▶ _INSTRUCTION A_
From the thread about extracting HTML tag attributes, list every username credited with a comment or an answer.

1

Is there any way using urlib, urllib2 or BeautifulSoup to extract HTML tag attributes?

for example:

<a href="xyz" title="xyz">xyz</a>

gets href=xyz, title=xyz

There is another thread talking about using regular expressions

Thanks

Community
  • 1
  • 1
daydreamer
  • 87,243
  • 191
  • 450
  • 722
  • The docs of BeautifulSoup which you mention cover this quite thorooughly. If there's some specific aspect you're having trouble with, then you need to be more specific in your question. – Ross Patterson Aug 21 '11 at 22:04
  • 1
    possible duplicate of [How do I iterate over the HTML attributes of a Beautiful Soup element?](http://stackoverflow.com/questions/822571/how-do-i-iterate-over-the-html-attributes-of-a-beautiful-soup-element) – agf Aug 21 '11 at 22:06

2 Answers2

9

You could use BeautifulSoup to parse the HTML, and for each <a> tag, use tag.attrs to read the attributes:

In [111]: soup = BeautifulSoup.BeautifulSoup('<a href="xyz" title="xyz">xyz</a>')

In [112]: [tag.attrs for tag in soup.findAll('a')]
Out[112]: [[(u'href', u'xyz'), (u'title', u'xyz')]]
unutbu
  • 842,883
  • 184
  • 1,785
  • 1,677
6

why don't you try with the HTMLParser module?

Something like this:

import HTMLParser
import urllib

class parseTitle(HTMLParser.HTMLParser):

    def handle_starttag(self, tag, attrs):
        if tag == 'a':
            for names, values in attrs:
                if name == 'href':
                    print value # or the code you need.
                if name == 'title':
                    print value # or the code you need.



aparser = parseTitle()
u = urllib.open('http://stackoverflow.com') # change the address as you like
aparser.feed(u.read())

▶ _INSTRUCTION B_
Copy every line of the records below that contains the word "label".

▶ _INFORMATION PROVIDED_
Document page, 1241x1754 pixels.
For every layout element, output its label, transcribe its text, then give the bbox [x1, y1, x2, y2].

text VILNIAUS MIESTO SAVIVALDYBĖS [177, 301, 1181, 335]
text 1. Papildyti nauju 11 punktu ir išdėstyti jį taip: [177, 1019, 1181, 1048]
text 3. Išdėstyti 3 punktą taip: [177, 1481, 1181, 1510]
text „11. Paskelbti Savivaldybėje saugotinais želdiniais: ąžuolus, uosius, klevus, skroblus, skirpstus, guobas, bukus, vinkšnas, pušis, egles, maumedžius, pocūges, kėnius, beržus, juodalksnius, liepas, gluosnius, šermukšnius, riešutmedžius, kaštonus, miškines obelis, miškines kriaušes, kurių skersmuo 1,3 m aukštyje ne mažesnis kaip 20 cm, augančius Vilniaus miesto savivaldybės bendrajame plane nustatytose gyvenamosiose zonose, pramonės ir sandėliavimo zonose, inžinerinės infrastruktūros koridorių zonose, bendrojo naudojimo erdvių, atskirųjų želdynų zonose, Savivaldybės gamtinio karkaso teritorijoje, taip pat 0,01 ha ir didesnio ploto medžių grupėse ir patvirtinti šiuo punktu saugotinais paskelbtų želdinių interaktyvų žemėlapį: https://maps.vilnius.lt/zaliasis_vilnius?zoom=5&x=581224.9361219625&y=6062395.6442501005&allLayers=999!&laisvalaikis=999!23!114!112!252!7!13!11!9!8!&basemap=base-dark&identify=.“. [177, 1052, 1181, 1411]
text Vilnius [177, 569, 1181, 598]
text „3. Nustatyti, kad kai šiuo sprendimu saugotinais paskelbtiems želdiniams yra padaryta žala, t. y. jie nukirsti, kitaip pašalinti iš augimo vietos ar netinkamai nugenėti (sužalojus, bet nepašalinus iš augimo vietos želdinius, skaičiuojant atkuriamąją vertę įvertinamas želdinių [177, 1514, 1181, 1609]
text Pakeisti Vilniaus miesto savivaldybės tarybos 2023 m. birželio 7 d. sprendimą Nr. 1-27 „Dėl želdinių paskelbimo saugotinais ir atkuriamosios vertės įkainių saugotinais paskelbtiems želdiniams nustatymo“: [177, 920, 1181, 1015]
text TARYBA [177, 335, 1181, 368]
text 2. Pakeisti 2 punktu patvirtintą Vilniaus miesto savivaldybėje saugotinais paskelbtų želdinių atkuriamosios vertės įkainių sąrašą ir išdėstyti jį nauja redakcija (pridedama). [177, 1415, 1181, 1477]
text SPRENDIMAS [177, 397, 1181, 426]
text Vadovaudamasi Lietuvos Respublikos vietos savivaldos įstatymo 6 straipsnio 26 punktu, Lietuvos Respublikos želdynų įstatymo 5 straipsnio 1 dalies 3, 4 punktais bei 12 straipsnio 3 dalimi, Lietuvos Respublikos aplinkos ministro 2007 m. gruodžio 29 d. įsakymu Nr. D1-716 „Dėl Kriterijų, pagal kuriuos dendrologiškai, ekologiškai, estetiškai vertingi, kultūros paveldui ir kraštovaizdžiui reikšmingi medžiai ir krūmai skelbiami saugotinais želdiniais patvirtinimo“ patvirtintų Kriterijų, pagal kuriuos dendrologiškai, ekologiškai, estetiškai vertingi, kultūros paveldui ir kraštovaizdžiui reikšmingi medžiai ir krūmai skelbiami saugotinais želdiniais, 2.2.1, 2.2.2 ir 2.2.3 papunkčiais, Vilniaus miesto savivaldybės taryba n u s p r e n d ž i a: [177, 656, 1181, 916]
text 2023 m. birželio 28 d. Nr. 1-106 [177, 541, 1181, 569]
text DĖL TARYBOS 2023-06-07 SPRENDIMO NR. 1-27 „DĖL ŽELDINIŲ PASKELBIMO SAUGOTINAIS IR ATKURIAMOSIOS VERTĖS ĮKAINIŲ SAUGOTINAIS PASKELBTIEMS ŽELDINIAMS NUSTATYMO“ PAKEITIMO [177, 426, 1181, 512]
==
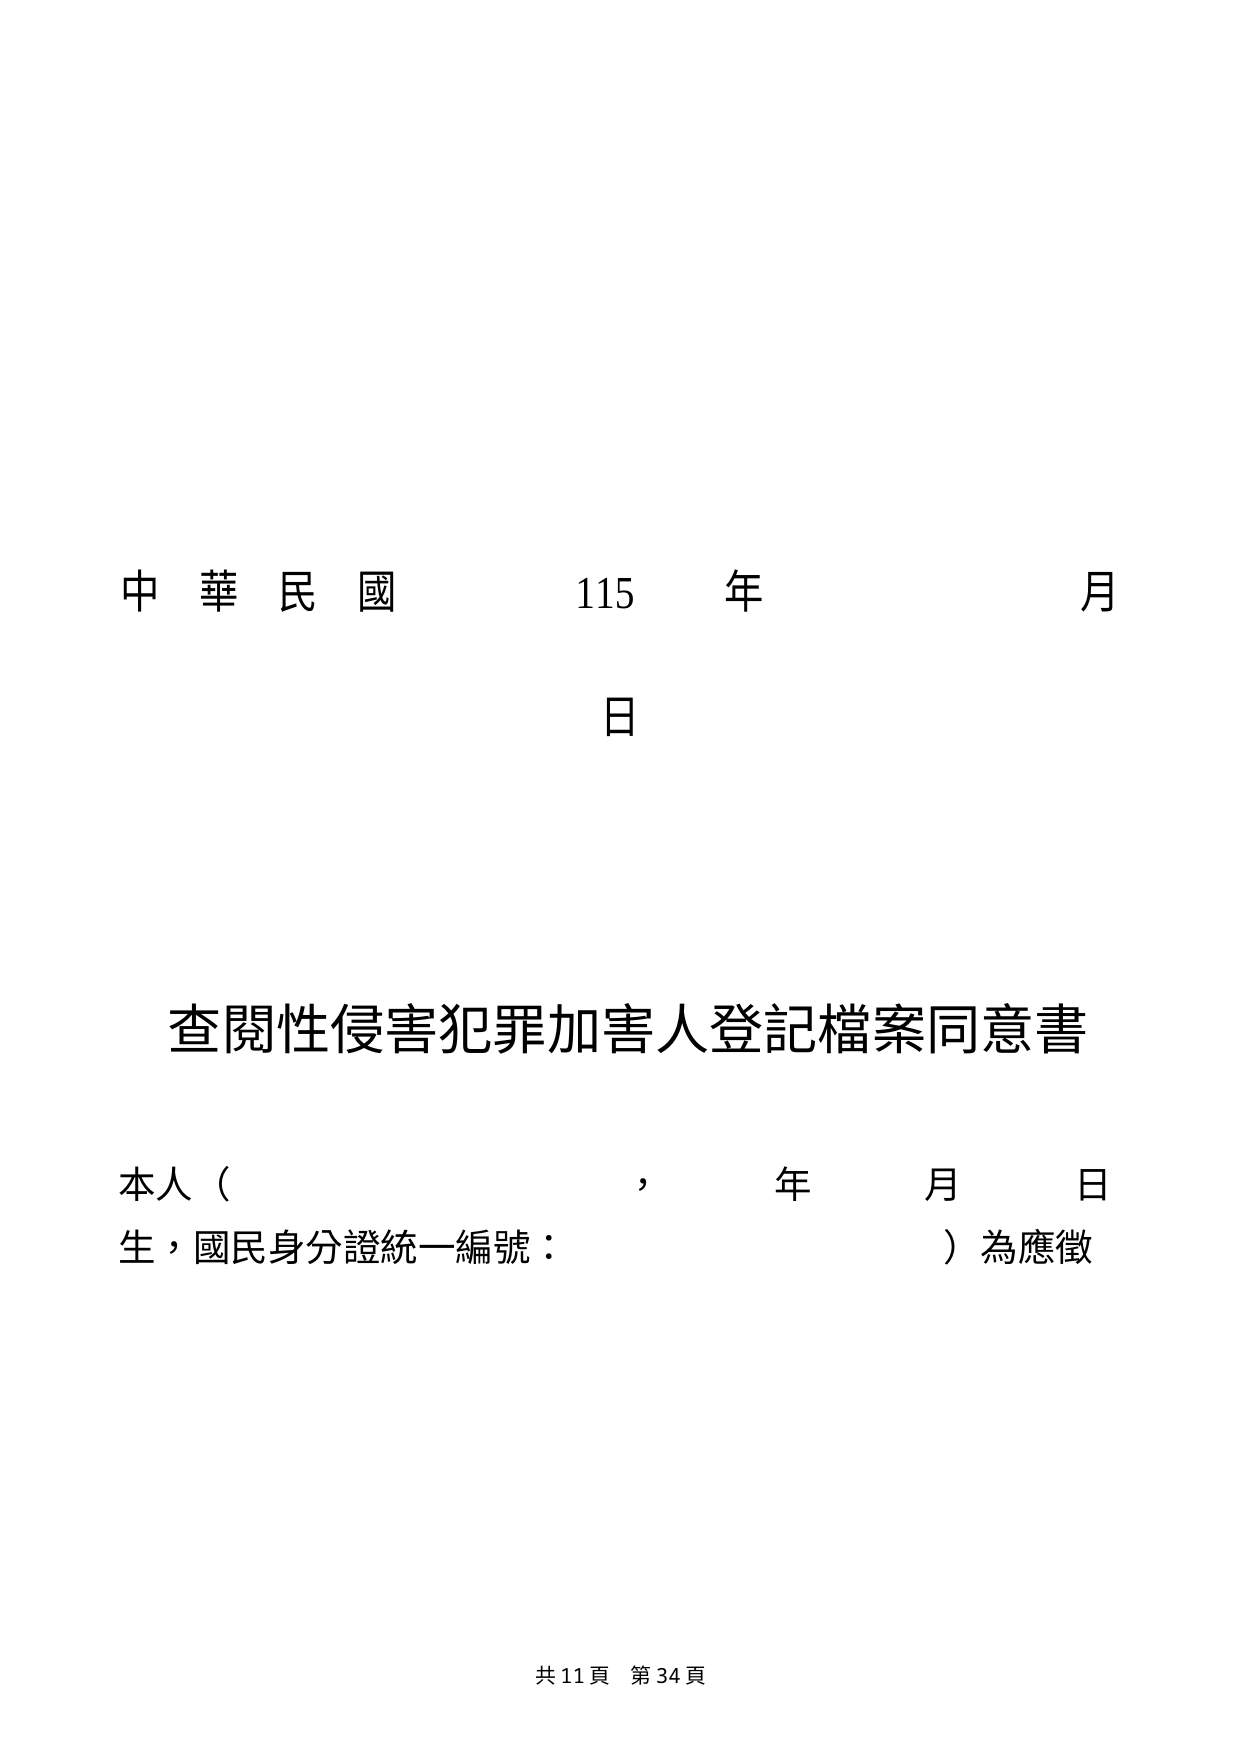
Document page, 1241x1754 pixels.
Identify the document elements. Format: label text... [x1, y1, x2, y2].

▶ _RESPONSE A_
Ross Patterson, agf, unutbu

▶ _RESPONSE B_
For every layout element, output its label, transcribe its text, then give the bbox [x1, y1, x2, y2].
Identify the document elements. Format: label text... [x1, y1, x2, y2].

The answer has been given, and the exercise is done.